Tuesday, October 22, 2019

DIY Malm Bed Headboard Up-cycle


We've had this old IKEA Malm black-brown bed our entire marriage, it was time to get something nicer! So we decided to get ourselves a new bed! However, we still had this extra bed that wasn't looking so great. We decided to up-cycle and make it worth using in our guest room (recently created because we moved our daughters into the same room).

wood slats laid out
We started by buying all the wood for the headboard. We used 9 boards: 4 1x3, 3 1x2 and 4 1x4.
Figure out the sizes that you will need to cover your head board. Mine was a Queen size bed, so we cut the wood down to 68 inches because my queen headboard was 66.5 inches and we needed the extra space to cover our side pieces. You'll want a variety of sized boards so we spaced them out equally.

Start by sanding down the faces and edges of the board. Lay them out so you know which sides are going to be visible. We had some BEHR Grey paint on hand and decided to make it more of a stain so we could see the wood grain. Just add some water and dilute the paint down and it becomes more stain like consistency.

Let it dry for an hour at least when the weather is warm. You can do touch ups to get pieces that weren't completely covered, wait another hour. Next we clear coated it! We used Glidden Premium interior paint and primer. Again, let dry all the way before handling it.

Two coats of primer
Two coats of paint
Now before we assembled all the pieces together and built the new headboard, I decided we needed to do something about the rest of the bed. It was going to be this dark color that wasn't going to match anymore. So I got a primer, Valspar stainblocking primer/sealer and put two coats over everything I wanted it to be painted grey. Since the IKEA furniture isn't real wood, it's important you use a good primer prior to painting the wood! I also just used the paint as is and didn't add water to make it into a stain.

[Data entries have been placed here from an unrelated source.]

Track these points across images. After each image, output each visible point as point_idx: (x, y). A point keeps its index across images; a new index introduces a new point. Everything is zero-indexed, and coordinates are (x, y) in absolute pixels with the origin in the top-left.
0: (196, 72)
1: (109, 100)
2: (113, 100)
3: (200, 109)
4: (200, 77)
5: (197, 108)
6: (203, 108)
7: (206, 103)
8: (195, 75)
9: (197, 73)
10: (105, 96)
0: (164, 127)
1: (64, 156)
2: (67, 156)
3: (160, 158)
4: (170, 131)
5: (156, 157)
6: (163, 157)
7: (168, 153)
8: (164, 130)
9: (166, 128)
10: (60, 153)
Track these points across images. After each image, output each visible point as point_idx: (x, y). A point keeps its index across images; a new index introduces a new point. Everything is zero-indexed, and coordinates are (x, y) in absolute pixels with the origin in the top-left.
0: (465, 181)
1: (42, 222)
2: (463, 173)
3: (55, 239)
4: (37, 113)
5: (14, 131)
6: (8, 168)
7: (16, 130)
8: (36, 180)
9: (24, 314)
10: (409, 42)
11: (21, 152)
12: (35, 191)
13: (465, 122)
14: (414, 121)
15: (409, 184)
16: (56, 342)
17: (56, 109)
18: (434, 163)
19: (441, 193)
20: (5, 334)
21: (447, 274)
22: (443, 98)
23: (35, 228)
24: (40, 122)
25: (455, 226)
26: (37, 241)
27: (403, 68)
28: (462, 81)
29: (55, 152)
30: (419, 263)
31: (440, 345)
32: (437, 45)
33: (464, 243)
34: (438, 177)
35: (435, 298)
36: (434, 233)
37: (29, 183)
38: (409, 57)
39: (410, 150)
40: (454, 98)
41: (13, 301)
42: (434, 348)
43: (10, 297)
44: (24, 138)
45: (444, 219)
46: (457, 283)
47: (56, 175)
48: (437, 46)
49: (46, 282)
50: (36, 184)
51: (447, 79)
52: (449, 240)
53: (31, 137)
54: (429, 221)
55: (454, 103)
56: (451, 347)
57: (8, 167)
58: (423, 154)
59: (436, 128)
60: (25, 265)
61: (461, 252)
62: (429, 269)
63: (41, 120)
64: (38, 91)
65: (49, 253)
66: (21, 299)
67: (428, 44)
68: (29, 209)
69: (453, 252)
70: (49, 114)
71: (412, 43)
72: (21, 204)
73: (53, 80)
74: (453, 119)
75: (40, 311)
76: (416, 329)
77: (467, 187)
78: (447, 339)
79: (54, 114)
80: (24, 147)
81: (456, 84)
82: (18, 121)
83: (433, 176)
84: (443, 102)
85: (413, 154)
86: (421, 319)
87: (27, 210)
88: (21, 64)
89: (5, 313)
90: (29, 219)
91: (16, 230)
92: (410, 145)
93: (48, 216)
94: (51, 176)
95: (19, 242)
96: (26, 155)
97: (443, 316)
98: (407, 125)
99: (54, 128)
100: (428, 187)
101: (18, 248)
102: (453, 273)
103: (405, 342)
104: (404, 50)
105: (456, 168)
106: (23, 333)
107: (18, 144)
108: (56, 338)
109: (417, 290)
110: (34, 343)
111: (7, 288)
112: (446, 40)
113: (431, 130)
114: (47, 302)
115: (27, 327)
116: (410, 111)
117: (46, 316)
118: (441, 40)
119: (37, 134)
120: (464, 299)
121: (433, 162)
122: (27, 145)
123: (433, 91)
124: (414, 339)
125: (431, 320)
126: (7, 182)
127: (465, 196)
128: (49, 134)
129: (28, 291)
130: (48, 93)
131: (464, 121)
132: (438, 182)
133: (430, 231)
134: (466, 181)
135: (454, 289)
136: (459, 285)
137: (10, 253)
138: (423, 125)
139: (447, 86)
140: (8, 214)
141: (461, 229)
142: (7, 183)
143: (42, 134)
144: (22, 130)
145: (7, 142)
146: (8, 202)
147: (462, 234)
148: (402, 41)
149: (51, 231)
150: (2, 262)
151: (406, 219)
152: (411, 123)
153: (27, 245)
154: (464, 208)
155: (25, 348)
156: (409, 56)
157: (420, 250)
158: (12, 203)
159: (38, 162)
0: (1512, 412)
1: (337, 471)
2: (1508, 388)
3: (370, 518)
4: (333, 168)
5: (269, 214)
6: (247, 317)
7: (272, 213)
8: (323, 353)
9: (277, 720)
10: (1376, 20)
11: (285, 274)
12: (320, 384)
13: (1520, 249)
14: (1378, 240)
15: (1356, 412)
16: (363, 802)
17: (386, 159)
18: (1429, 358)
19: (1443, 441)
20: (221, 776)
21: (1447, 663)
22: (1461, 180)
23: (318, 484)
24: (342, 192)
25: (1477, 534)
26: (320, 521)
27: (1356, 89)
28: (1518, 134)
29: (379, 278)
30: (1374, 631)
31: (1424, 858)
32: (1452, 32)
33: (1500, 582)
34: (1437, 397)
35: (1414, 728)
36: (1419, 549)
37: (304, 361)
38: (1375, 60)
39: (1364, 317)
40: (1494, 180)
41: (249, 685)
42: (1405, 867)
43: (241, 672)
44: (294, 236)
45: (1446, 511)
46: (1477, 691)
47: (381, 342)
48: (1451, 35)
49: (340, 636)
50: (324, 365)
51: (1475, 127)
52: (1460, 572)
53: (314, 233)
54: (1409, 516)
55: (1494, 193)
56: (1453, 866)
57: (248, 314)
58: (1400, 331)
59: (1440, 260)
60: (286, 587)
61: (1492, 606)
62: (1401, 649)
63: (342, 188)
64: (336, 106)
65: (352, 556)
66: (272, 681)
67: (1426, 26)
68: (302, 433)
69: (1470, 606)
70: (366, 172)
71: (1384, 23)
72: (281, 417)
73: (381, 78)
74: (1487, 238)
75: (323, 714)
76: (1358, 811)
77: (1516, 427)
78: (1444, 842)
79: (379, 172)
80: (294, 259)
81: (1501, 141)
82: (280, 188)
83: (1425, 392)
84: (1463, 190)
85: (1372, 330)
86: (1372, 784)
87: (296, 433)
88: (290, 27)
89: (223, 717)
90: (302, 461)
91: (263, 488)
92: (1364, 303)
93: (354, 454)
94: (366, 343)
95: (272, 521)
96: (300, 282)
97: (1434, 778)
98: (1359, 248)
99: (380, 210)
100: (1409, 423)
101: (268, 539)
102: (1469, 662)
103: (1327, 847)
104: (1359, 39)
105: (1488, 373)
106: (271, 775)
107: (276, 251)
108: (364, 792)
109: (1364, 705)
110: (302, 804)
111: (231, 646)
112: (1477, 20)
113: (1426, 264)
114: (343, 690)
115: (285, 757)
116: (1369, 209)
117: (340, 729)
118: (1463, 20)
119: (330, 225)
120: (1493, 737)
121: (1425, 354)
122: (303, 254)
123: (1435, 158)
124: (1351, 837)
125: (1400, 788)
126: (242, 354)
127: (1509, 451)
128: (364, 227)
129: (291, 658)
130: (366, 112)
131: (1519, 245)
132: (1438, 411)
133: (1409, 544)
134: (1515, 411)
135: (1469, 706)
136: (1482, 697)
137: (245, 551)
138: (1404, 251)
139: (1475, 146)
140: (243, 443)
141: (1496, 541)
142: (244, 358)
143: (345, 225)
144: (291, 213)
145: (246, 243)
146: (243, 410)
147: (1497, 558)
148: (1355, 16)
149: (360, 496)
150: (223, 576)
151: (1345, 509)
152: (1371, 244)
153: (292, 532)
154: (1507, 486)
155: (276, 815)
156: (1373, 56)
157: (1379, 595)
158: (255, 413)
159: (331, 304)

I did use the same color, but it does appear darker than the headboard.

Side wood slat
Clamping the side to the top with liquid nail as well

Clamping the top two wood slats together

Once everything was dry we got to the fun part! Take your two side pieces and nail them onto the sides of your current headboard. We started out using a hammer and nail, but realized a nail gun would be so much easier! So we eventually did that. In order to make it as strong as possible, we bought liquid nails as well and glued all the wood we could prior to nailing it on.

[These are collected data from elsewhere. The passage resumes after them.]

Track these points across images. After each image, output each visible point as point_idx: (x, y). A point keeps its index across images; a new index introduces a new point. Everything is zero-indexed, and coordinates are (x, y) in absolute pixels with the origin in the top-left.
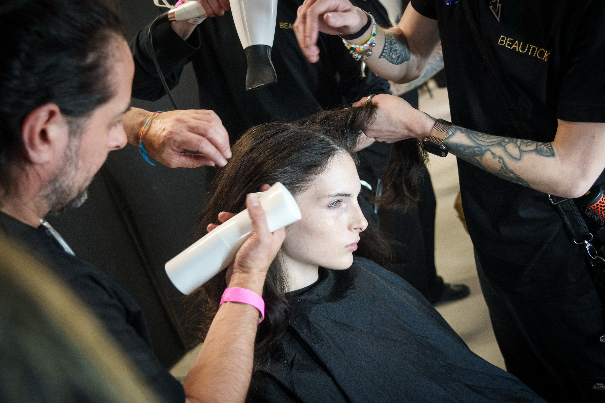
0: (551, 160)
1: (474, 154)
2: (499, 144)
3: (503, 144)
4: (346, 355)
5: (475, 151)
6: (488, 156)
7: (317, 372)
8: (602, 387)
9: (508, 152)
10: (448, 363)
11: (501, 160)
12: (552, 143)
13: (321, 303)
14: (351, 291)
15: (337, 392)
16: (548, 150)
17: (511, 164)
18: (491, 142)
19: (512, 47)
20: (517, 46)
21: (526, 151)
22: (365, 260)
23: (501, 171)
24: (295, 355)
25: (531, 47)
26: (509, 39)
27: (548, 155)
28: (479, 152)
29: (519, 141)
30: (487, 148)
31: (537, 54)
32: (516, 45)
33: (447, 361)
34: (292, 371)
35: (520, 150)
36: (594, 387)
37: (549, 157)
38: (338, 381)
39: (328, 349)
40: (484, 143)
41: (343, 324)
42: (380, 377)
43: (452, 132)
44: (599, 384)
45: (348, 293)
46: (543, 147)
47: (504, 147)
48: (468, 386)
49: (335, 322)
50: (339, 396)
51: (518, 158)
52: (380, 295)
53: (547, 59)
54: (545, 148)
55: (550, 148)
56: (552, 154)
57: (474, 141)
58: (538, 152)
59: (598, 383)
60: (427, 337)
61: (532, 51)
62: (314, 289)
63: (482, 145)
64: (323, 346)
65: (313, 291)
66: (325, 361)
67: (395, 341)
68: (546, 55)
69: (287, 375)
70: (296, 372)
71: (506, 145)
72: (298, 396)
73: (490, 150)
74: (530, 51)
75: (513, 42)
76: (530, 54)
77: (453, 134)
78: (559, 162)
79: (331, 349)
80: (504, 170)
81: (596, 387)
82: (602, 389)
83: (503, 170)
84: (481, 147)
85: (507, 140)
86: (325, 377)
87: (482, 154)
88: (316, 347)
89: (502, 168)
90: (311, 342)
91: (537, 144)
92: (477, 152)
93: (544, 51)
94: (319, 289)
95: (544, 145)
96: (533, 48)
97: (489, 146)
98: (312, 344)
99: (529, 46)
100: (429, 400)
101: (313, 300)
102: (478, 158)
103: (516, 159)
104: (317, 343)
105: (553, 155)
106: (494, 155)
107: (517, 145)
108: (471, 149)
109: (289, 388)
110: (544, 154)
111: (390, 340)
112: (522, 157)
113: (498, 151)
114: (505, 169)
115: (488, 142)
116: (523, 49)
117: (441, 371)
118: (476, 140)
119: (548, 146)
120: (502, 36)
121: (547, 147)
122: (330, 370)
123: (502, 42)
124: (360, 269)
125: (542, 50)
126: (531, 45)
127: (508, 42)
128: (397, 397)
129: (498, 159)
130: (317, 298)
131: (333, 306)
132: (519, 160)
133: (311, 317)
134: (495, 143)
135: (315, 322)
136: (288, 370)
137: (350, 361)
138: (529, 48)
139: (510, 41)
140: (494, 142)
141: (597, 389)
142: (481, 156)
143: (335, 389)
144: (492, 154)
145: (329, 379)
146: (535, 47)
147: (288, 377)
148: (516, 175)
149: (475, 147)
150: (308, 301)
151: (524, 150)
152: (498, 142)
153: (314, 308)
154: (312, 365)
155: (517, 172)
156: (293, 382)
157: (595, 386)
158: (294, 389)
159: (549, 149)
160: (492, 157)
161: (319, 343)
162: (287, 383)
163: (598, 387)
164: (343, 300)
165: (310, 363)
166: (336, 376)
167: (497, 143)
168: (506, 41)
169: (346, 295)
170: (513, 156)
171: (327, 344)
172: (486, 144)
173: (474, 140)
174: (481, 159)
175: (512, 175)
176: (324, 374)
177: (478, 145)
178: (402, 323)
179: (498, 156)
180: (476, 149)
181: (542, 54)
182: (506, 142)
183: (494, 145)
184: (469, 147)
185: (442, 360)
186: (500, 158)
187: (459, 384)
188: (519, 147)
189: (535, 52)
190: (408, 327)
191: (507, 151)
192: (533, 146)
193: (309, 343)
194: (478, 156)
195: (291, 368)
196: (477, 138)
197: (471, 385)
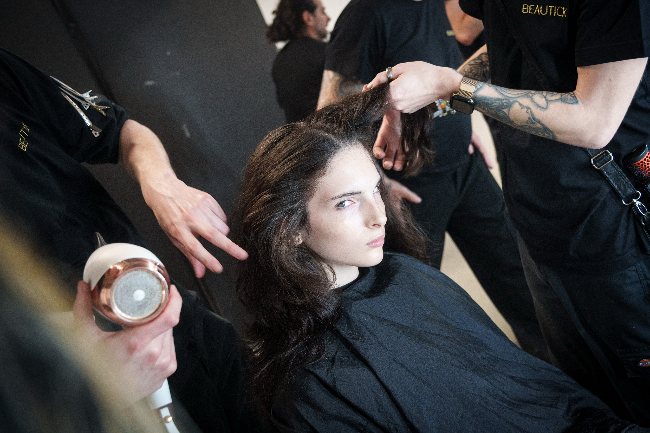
0: (575, 106)
1: (502, 107)
2: (526, 95)
3: (530, 95)
4: (388, 350)
5: (503, 103)
6: (516, 107)
7: (358, 368)
8: (648, 363)
9: (536, 102)
10: (491, 355)
11: (529, 110)
12: (575, 91)
13: (361, 299)
14: (392, 287)
15: (380, 387)
16: (571, 97)
17: (539, 114)
18: (519, 94)
19: (535, 12)
20: (539, 10)
21: (552, 101)
22: (406, 257)
23: (529, 122)
24: (337, 352)
25: (550, 7)
26: (530, 5)
27: (572, 102)
28: (507, 104)
29: (545, 93)
30: (515, 99)
31: (556, 13)
32: (537, 10)
33: (490, 354)
34: (333, 367)
35: (546, 100)
36: (640, 364)
37: (573, 104)
38: (380, 376)
39: (369, 344)
40: (512, 95)
41: (384, 320)
42: (422, 370)
43: (480, 85)
44: (645, 361)
45: (389, 288)
46: (567, 96)
47: (531, 97)
48: (512, 378)
49: (374, 317)
50: (382, 391)
51: (545, 107)
52: (422, 290)
53: (566, 15)
54: (569, 96)
55: (573, 95)
56: (575, 101)
57: (502, 94)
58: (564, 101)
59: (643, 360)
60: (470, 331)
61: (552, 12)
62: (353, 286)
63: (510, 97)
64: (364, 342)
65: (353, 288)
66: (366, 357)
67: (437, 335)
68: (564, 12)
69: (328, 371)
70: (337, 368)
71: (533, 95)
72: (339, 392)
73: (518, 102)
74: (551, 12)
75: (534, 7)
76: (550, 14)
77: (481, 87)
78: (583, 108)
79: (372, 345)
80: (532, 121)
81: (642, 364)
82: (647, 366)
83: (530, 120)
84: (508, 98)
85: (533, 92)
86: (366, 372)
87: (509, 106)
88: (357, 344)
89: (529, 118)
90: (351, 338)
91: (561, 94)
92: (505, 104)
93: (562, 8)
94: (359, 286)
95: (568, 94)
96: (552, 8)
97: (516, 97)
98: (352, 341)
99: (548, 7)
100: (472, 392)
101: (353, 296)
102: (505, 111)
103: (543, 108)
104: (358, 340)
105: (577, 102)
106: (522, 106)
107: (543, 96)
108: (500, 102)
109: (330, 384)
110: (568, 102)
111: (432, 334)
112: (549, 106)
113: (525, 101)
114: (532, 119)
115: (515, 94)
116: (544, 12)
117: (484, 363)
118: (503, 93)
119: (571, 94)
120: (524, 5)
121: (571, 96)
122: (371, 365)
123: (525, 10)
124: (401, 265)
125: (560, 8)
126: (550, 6)
127: (530, 9)
128: (440, 390)
129: (525, 110)
130: (357, 294)
131: (374, 302)
132: (546, 109)
133: (352, 314)
134: (523, 94)
135: (355, 319)
136: (329, 367)
137: (392, 356)
138: (549, 9)
139: (532, 7)
140: (520, 94)
141: (643, 366)
142: (508, 108)
143: (378, 384)
144: (520, 104)
145: (371, 374)
146: (553, 7)
147: (329, 373)
148: (542, 125)
149: (503, 100)
150: (348, 298)
151: (550, 100)
152: (525, 93)
153: (355, 305)
154: (354, 361)
155: (545, 122)
156: (334, 379)
157: (641, 362)
158: (335, 386)
159: (573, 97)
160: (520, 108)
161: (360, 339)
162: (328, 380)
163: (644, 363)
164: (383, 295)
165: (351, 359)
166: (377, 371)
167: (523, 95)
168: (529, 8)
169: (387, 290)
170: (540, 105)
171: (368, 340)
172: (514, 96)
173: (502, 92)
174: (509, 111)
175: (539, 125)
176: (366, 369)
177: (506, 97)
178: (444, 317)
179: (526, 107)
180: (504, 101)
181: (560, 12)
182: (532, 94)
183: (521, 96)
184: (497, 99)
185: (485, 353)
186: (528, 108)
187: (502, 375)
188: (545, 97)
189: (554, 11)
190: (450, 322)
191: (534, 102)
192: (557, 96)
193: (349, 339)
194: (506, 108)
195: (333, 364)
196: (504, 91)
197: (515, 377)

Start from the top in case some of the wood is off from the cuts and that way you can cover up any mistakes with your mattress and bedding! The top piece is placed directly on top of the two side pieces as a cover. The wood that is placed before the top of the original headboard can be tricky, so we used liquid nails and glued each piece together as well as using a clamp to keep them straight. One way to fix this issue is adding a piece of wood that fits in between the wood (behind the headboard where you will not see it) and you can nail your wood slats directly to it.

Eventually our wood slats became too wide and we couldn't use the clamps to keep the wood in place as we used the nail gun. This is why you will need two people for this job! Have the slats perfectly in place when hammering (or nail gunning) the nails into place. Continue the process until the head board is complete!! Step back and enjoy your masterpiece!